[PROVIDED DATA]
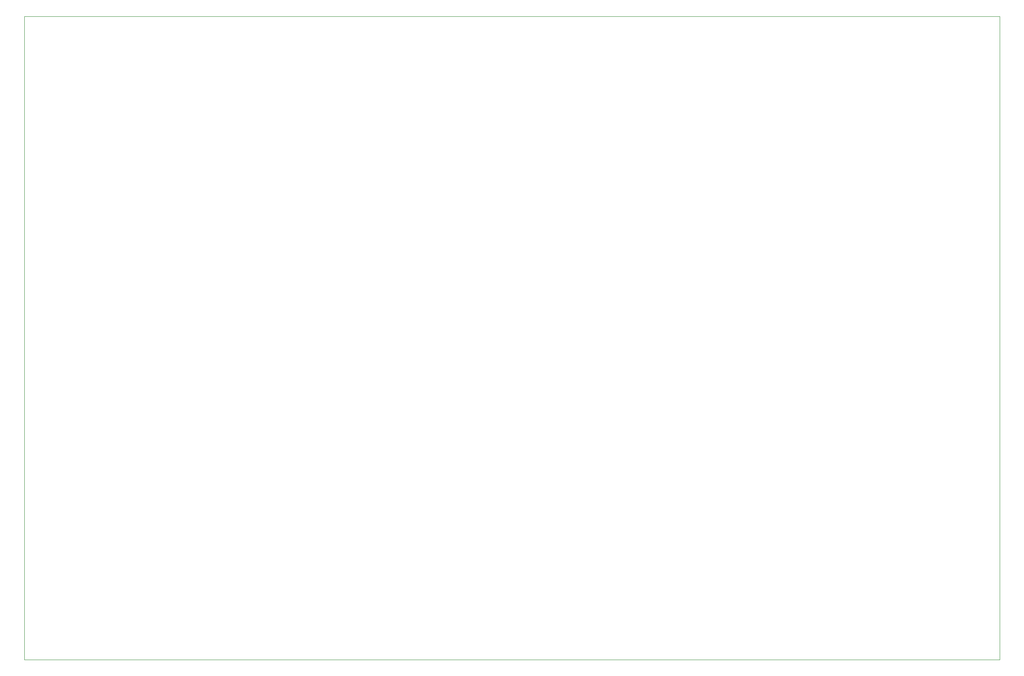
<source format=gm1>
%TF.GenerationSoftware,KiCad,Pcbnew,9.0.2*%
%TF.CreationDate,2025-10-03T13:51:35-05:00*%
%TF.ProjectId,PSEC5_Ctrl_Board,50534543-355f-4437-9472-6c5f426f6172,rev?*%
%TF.SameCoordinates,Original*%
%TF.FileFunction,Profile,NP*%
%FSLAX46Y46*%
G04 Gerber Fmt 4.6, Leading zero omitted, Abs format (unit mm)*
G04 Created by KiCad (PCBNEW 9.0.2) date 2025-10-03 13:51:35*
%MOMM*%
%LPD*%
G01*
G04 APERTURE LIST*
%TA.AperFunction,Profile*%
%ADD10C,0.050000*%
%TD*%
G04 APERTURE END LIST*
D10*
X62625000Y-38477000D02*
X259609000Y-38477000D01*
X259609000Y-168497000D01*
X62625000Y-168497000D01*
X62625000Y-38477000D01*
M02*

</source>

[EXERCISE BRIEF] Now reproduce all of the entries precisely, with no pictures in the copy.

[ANSWER FOR THIS EXERCISE]
<source format=gm1>
%TF.GenerationSoftware,KiCad,Pcbnew,9.0.2*%
%TF.CreationDate,2025-10-03T13:51:35-05:00*%
%TF.ProjectId,PSEC5_Ctrl_Board,50534543-355f-4437-9472-6c5f426f6172,rev?*%
%TF.SameCoordinates,Original*%
%TF.FileFunction,Profile,NP*%
%FSLAX46Y46*%
G04 Gerber Fmt 4.6, Leading zero omitted, Abs format (unit mm)*
G04 Created by KiCad (PCBNEW 9.0.2) date 2025-10-03 13:51:35*
%MOMM*%
%LPD*%
G01*
G04 APERTURE LIST*
%TA.AperFunction,Profile*%
%ADD10C,0.050000*%
%TD*%
G04 APERTURE END LIST*
D10*
X62625000Y-38477000D02*
X259609000Y-38477000D01*
X259609000Y-168497000D01*
X62625000Y-168497000D01*
X62625000Y-38477000D01*
M02*

</source>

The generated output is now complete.